Go through the records below and report each line with "EXTÉRIEUR" in it.
********
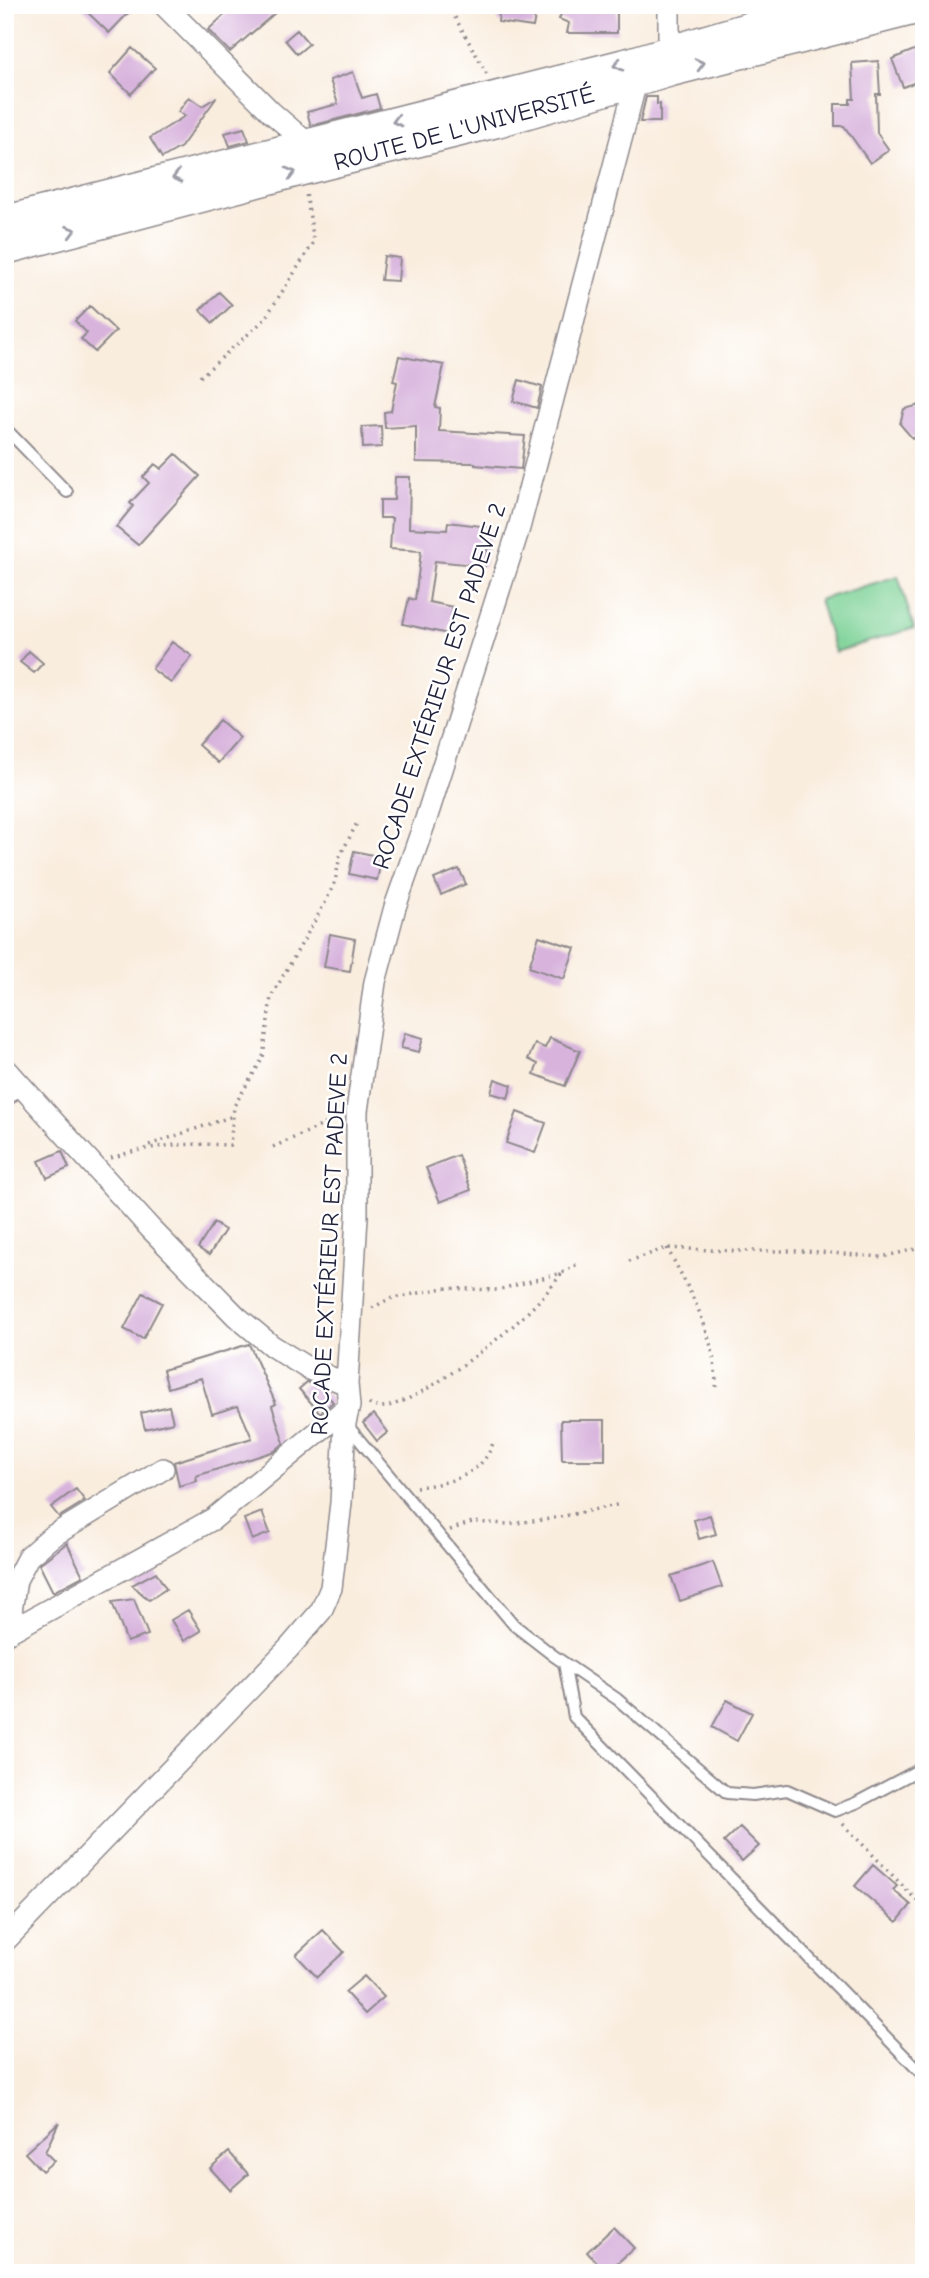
<svg xmlns="http://www.w3.org/2000/svg" width="929" height="2278" viewBox="0 0 929 2278" font-family="'Comic Neue',sans-serif">
  <style>
    .green { fill: #7bd195; stroke: #4e7a68; stroke-width: 2 }
    .building { fill: #d8b4dd }
    .lines { fill: none; stroke-linecap: round; stroke-linejoin: round }
    .service-casing { stroke: #8e888c; stroke-width: 14 }
    .minor-casing { stroke: #8e888c; stroke-width: 24 }
    .secondary-casing { stroke: #8e888c; stroke-width: 33 }
    .path { stroke: #8e888c; stroke-width: 3.5; stroke-dasharray: 2 5; stroke-linecap: butt }
    .service { stroke: #fff; stroke-width: 10 }
    .minor { stroke: #fff; stroke-width: 21 }
    .secondary { stroke: #fff; stroke-width: 30 }
    .oneway { stroke: #9c9ca7 }
    .labels { text-anchor: middle; stroke-width: 5; stroke-linejoin: round; paint-order: stroke }
    .street-label { font-size: 24px; fill: #22223b; stroke: #fff }
  </style>
  <rect width="100%" height="100%" fill="#fff"/>
  <filter id="ink" filterUnits="userSpaceOnUse"><feTurbulence type="fractalNoise" baseFrequency=".0143" numOctaves="2"/><feDisplacementMap in="SourceGraphic" scale="14" xChannelSelector="R" yChannelSelector="G"/><feConvolveMatrix kernelMatrix="1 2 1 2 8 2 1 2 1" color-interpolation-filters="sRGB"/></filter>
  <filter id="wash" filterUnits="userSpaceOnUse"><feTurbulence type="fractalNoise" baseFrequency=".00686" numOctaves="4" result="noise"/><feDisplacementMap in="SourceGraphic" scale="28" xChannelSelector="R" yChannelSelector="G"/><feGaussianBlur stdDeviation="1.57" result="paint"/><feColorMatrix in="noise" values="0 0 0 0 0 0 0 0 0 0 0 0 0 0 0 0 0 1.4 0 .05"/><feComposite in="paint" operator="in"/></filter>
  <g filter="url(#wash)">
    <rect width="100%" height="100%" fill="#f9edde"/>
    <!-- green -->
    <path class="green" d="M898,576l16,52 -79,24 -16,-52z"/>
    <g id="blocks">
      <!-- building -->
      <path class="building" d="M80,5h56l-27,28z
        M235,5h49l-54,47 -22,-22z
        M500,5h37l-4,22 -35,-5z
        M565,5h52v28h-50l2,-10 -10,-4z
        M297,30l12,14 -12,10 -12,-14z
        M924,46v33l-21,8 -11,-28z
        M132,48l23,20 -24,26 -21,-21z
        M878,61l2,33h-4l1,39 12,17 -19,13 -26,-37h-9v-22h15v-5h4l-2,-36z
        M353,72l9,26 14,-4 4,14 -69,18 -4,-14 31,-8 -8,-24z
        M189,97l13,9 15,-9 -36,50 -19,11 -12,-20 35,-22 -7,-4z
        M646,97h11v7h3v18h-20z
        M244,128l5,13 -19,5 -5,-13z
        M384,256l16,2 -2,23 -17,-1z
        M219,292l13,13 -19,18 -13,-13z
        M90,306l26,25 -21,21 -14,-13 6,-6 -12,-12z
        M399,356l45,9 -9,42 5,1 -1,23 86,5 -4,33 -46,-4v-2l-59,-1v-36l-31,2 -1,-16 7,-1 6,-29 -4,-1z
        M519,380l23,7 -5,21 -24,-7z
        M924,404v32l-12,2 -12,-14 4,-15z
        M381,426l1,21 -19,1 -1,-21z
        M176,454l24,22 -62,69 -22,-18 17,-21 -3,-3 19,-20 -6,-6 12,-13 6,5z
        M395,477h15l-1,51 38,2 1,-8 42,5 -5,39 -50,-5 -6,41 24,5 -5,27 -45,-10 6,-26 6,2 6,-49 -31,-2 2,-31h-12v-18h14z
        M172,642l20,14 -21,27 -19,-14z
        M29,651l14,12 -9,10 -14,-11z
        M220,720l20,18 -22,25 -20,-18z
        M354,851l28,6 -5,23 -28,-6z
        M459,869l7,15 -25,11 -7,-16z
        M330,934l25,5 -5,32 -26,-4z
        M539,936l36,12 -11,31 -35,-12z
        M405,1033l18,5 -4,14 -18,-4z
        M550,1038l30,13 -15,35 -31,-12 4,-10 -10,-5 7,-15 10,4z
        M495,1079l17,6 -4,13 -17,-5z
        M517,1112l29,11 -11,30 -29,-10z
        M62,1151l7,17 -22,10 -8,-17z
        M458,1155l13,35 -31,12 -14,-34z
        M214,1223l11,7 -16,25 -11,-7z
        M143,1293l19,10 -19,36 -19,-10z
        M249,1344l27,60 -4,2 12,37 -9,8 -79,25 1,5 -18,5 -5,-24 78,-24 -14,-32 -26,8 -11,-36 -33,10 -5,-18z
        M307,1382l13,5 13,15 -13,11 -21,-24z
        M169,1406l4,16 -28,7 -4,-16z
        M374,1414l14,18 -11,9 -14,-18z
        M561,1420h44v40h-43z
        M76,1489l9,12 -26,16 -8,-10z
        M262,1512l8,21 -18,7 -8,-21z
        M710,1515l6,19 -17,5 -5,-19z
        M67,1543l16,33 -30,16 -14,-28z
        M713,1562l9,25 -42,14 -9,-25z
        M156,1572l10,17 -17,11 -17,-15z
        M134,1599l14,36 -21,7 -15,-40z
        M188,1610l13,21 -17,10 -13,-21z
        M727,1700l25,13 -15,28 -25,-14z
        M740,1827l19,19 -17,15 -18,-19z
        M873,1865l24,21 -4,4 18,15 -14,17 -42,-36z
        M323,1930l21,22 -27,25 -21,-22z
        M364,1976l20,21 -19,17 -20,-22z
        M59,2122l-14,30 9,9 -12,10 -17,-18z
        M229,2152l19,22 -18,16 -20,-22z
        M614,2227l20,21 -28,25 -19,-21z"/>
    </g>
  </g>
  <g filter="url(#ink)">
    <use href="#blocks" fill-opacity="0" stroke="#8e888c" stroke-width="2"/>
    <g class="lines">
      <!-- service casing -->
      <g class="service-casing">
        <path id="service" d="M5,428l62,64
          M5,1103l16,-16
          M347,1425l167,200 40,31 63,43 110,94 26,2 34,-5 48,21 21,-8 68,-36
          M564,1663l10,54 350,359"/>
      </g>
      <!-- minor casing -->
      <g class="minor-casing">
        <path id="minor" d="M164,5l107,107 37,32
          M669,5v46
          M5,1068l145,160 86,88 36,30 37,23 38,15
          M17,1627l-6,-16 5,-31 12,-23 23,-20 112,-68
          M5,1634l208,-115 136,-113
          M5,1941l284,-293 32,-37 10,-23 10,-85 4,-80 4,-17 -2,-22 10,-167v-106l18,-129 20,-75 31,-88 93,-291 117,-446"/>
      </g>
      <!-- secondary casing -->
      <g class="secondary-casing">
        <path id="secondary" d="M5,221l628,-159 192,-57
          M5,249l297,-79 195,-48 174,-51 253,-64"/>
      </g>
      <!-- path -->
      <path class="path" d="M448,5l39,69
        M200,377l64,-57 50,-78 -8,-49
        M149,1145l84,-29
        M273,1147l66,-29
        M111,1158c42,-14 75,-15 119,-13l4,-39 29,-48 8,-61 54,-94 10,-21 5,-26 17,-33
        M667,1248c24,44 49,88 49,139
        M629,1261l38,-13 63,3h76l76,6 42,-10
        M372,1308l17,-9 55,-11 53,2 65,-17 17,-10
        M369,1404c25,20 124,-61 146,-80 17,-15 33,-32 47,-51
        M416,1487c31,-3 66,-11 77,-44
        M450,1530l22,-8 35,2 43,-5 71,-15
        M843,1824l81,84"/>
      <!-- service -->
      <use href="#service" class="service"/>
      <!-- minor -->
      <use href="#minor" class="minor"/>
      <!-- secondary -->
      <use href="#secondary" class="secondary"/>
    </g>
    <!-- one-way arrows -->
    <defs><path id="oneway-chevron" d="M-2-3.5L2.5 0L-2 3.5" fill="none" stroke-width="1.6" stroke-linecap="round" stroke-linejoin="round" transform="scale(1.75)"/></defs>
    <g class="oneway">
      <use href="#oneway-chevron" transform="translate(700 64) rotate(-14)"/>
      <use href="#oneway-chevron" transform="translate(618 65) rotate(166)"/>
      <use href="#oneway-chevron" transform="translate(397 121) rotate(165)"/>
      <use href="#oneway-chevron" transform="translate(291 173) rotate(-15)"/>
      <use href="#oneway-chevron" transform="translate(177 177) rotate(166)"/>
      <use href="#oneway-chevron" transform="translate(71 231) rotate(-15)"/>
    </g>
  </g>
  <g class="labels">
    <!-- street labels -->
    <g class="street-label">
      <text transform="translate(464 128) rotate(-15)" y="8">ROUTE DE L'UNIVERSITÉ</text>
      <text transform="translate(439 686) rotate(-72)" y="8">ROCADE EXTÉRIEUR EST PADEVE 2</text>
      <text transform="translate(329 1244) rotate(-87)" y="8">ROCADE EXTÉRIEUR EST PADEVE 2</text>
    </g>
  </g>
  <!-- margin -->
  <rect width="929" height="2278" fill="none" stroke="#fff" stroke-width="28"/>
</svg>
********
OUTPUT OF THE EXERCISE:
      <text transform="translate(439 686) rotate(-72)" y="8">ROCADE EXTÉRIEUR EST PADEVE 2</text>
      <text transform="translate(329 1244) rotate(-87)" y="8">ROCADE EXTÉRIEUR EST PADEVE 2</text>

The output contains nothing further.